Eine Umfrage des Arab Barometers, die kurz vor dem 7. Oktober durchgeführt wurde, ergab ein klares Bild: Die Bevölkerung Gazas hat wenig Vertrauen in die Hamas. Wie hat sich diese Haltung nach dem Terroranschlag der Hamas und der militärischen Antwort Israels verändert? Antworten hierzu liefert eine neue Umfrage, die das Palestinian Center for Policy and Survey Research in Zusammenarbeit mit der deutschen Konrad-Adenauer-Stiftung durchgeführt hat. Steven Höfner von der Stiftung kennt die Umfrageergebnisse.
SRF News: Hat die Unterstützung der Hamas seit dem 7. Oktober zugenommen?
Steven Höfner: Wir müssen auf die zwei geografischen Grössen in den palästinensischen Gebieten schauen: den Gazastreifen und das Westjordanland. Im Vergleich zur Umfrage aus dem September ist die Zustimmung zur Hamas im Gazastreifen gleichgeblieben. Wir sehen aber einen enormen Anstieg der Zustimmung für die Hamas im Westjordanland.
Wie erklären Sie sich diese grossen Unterschiede?
Die Palästinenser im Westjordanland beobachten den Krieg im Gazastreifen aus etwas weiterer Distanz. Sie haben nicht unmittelbar die Auswirkungen des Krieges zu spüren. Im Gazastreifen sind die Auswirkungen des Krieges unmittelbar zu spüren. Und dafür kann in gewisser Weise auch die Hamas verantwortlich gemacht werden.
Zur Umfrage des PCPSR in Zusammenarbeit mit der Konrad-Adenauer-Stiftung
Über 90 Prozent der Befragten im Westjordanland und im Gazastreifen glauben nicht, dass die Hamas am 7. Oktober Gräueltaten an israelischen Zivilisten begangen hat. Wie ist das angesichts der Menge an Bildern und Videos, die international kursiert sind, zu erklären?
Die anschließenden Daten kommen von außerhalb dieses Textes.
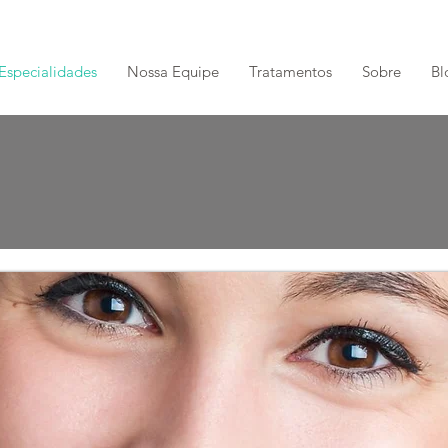
Especialidades
Nossa Equipe
Tratamentos
Sobre
Bl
85 Prozent haben gesagt, dass sie solche Videos nicht gesehen haben. Es findet eine sehr selektive Wahrnehmung statt. Es werden vor allem Medien, auch soziale Medien, konsumiert, die eher das Narrativ der Hamas wiedergeben. Dazu kommt, dass im Gazastreifen für die Zivilbevölkerung gar nicht die Zeit dafür da ist, sich gross Videos oder Nachrichten anzuschauen. Viele Palästinenser wollen sich die Taten des 7. Oktober auch nicht wirklich vor Augen führen.
Welche Akteure haben unter den Palästinenserinnen und Palästinensern die grösste Unterstützung?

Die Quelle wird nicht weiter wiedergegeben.